I can't post pics from Photo Bucket to the forums today...no idea why. Everything seems normal, but I have repeatedly clicked the review button and pics don't show, just the codes.

Eric


----------



## cowgirl (Jul 29, 2010)

worked that time but I'm not sure what I did.

Eric, I just tried several times and can't get a pic to post. Not sure what is wrong!  I'll keep trying.


----------



## forluvofsmoke (Jul 29, 2010)

cowgirl said:


> Eric, I just tried several times and can't get a pic to post. Not sure what is wrong!  I'll keep trying.


Here ya go, Jeanie...try what's mentioned here by Jerry...I remember doing this at the start with the new huddler platform, but haven't done it this way for quite awhile. Works out fine, just a few extra steps involved.
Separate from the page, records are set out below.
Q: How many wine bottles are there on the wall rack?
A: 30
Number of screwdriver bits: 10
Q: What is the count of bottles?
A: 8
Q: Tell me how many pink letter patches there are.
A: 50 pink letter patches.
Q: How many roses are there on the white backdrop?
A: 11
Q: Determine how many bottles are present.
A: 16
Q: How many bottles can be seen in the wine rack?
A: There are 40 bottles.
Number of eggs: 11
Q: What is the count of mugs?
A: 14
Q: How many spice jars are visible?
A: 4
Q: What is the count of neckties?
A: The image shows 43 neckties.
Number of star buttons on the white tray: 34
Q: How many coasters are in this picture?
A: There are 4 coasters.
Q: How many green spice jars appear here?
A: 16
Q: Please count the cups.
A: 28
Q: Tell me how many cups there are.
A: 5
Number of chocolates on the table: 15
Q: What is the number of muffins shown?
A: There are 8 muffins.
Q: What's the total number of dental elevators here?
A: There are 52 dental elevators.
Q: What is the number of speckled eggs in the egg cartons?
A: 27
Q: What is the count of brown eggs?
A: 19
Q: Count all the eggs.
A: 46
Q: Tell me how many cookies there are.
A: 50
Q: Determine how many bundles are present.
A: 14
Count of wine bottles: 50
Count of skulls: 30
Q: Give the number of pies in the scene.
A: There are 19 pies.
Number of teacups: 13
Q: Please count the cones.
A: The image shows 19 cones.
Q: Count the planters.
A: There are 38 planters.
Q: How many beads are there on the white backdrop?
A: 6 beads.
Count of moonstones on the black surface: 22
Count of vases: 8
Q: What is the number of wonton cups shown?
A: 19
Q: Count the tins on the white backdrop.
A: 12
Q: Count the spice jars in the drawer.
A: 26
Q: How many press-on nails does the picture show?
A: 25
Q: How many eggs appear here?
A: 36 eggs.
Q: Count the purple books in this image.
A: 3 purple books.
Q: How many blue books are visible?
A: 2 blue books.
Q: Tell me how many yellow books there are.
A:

http://www.smokingmeatforums.com/fo...w-after-clicking-preview-button-on-new-thread

Happy posting & smoking!

Eric


----------



## cowgirl (Jul 29, 2010)

test......


----------



## cowgirl (Jul 29, 2010)

forluvofsmoke said:


> Here ya go, Jeanie...try what's mentioned here by Jerry...I remember doing this at the start with the new huddler platform, but haven't done it this way for quite awhile. Works out fine, just a few extra steps involved.
> 
> http://www.smokingmeatforums.com/fo...w-after-clicking-preview-button-on-new-thread
> 
> ...


Thanks Eric!


----------



## Bearcarver (Jul 29, 2010)

Worked OK for me:







Bearcarver


----------



## cowgirl (Jul 29, 2010)

Bear those are cute! 
	

	
	
		
		



		
		
	


	





   You do nice work!!


----------



## rdknb (Jul 29, 2010)

nice carving bear


----------



## forluvofsmoke (Jul 29, 2010)

Ha-ha!! Talk about multi-talented!!!!!!!!!!

Nice work, Bearcarver!

Eric


----------



## bmudd14474 (Jul 30, 2010)

I had the same issue tonight when using html code. What I did to resolve this was to hit the source button in the top left of the box then put all the text and html code from photobucket in there. Then hit Preview and it worked.


----------



## Bearcarver (Jul 30, 2010)

Thanks Jeanie, Warren, and Eric,

I wanted to test posting a picture, and those 5 started crying, "Put us in, Put us in, Bearcarver ! "

Bearcarver


----------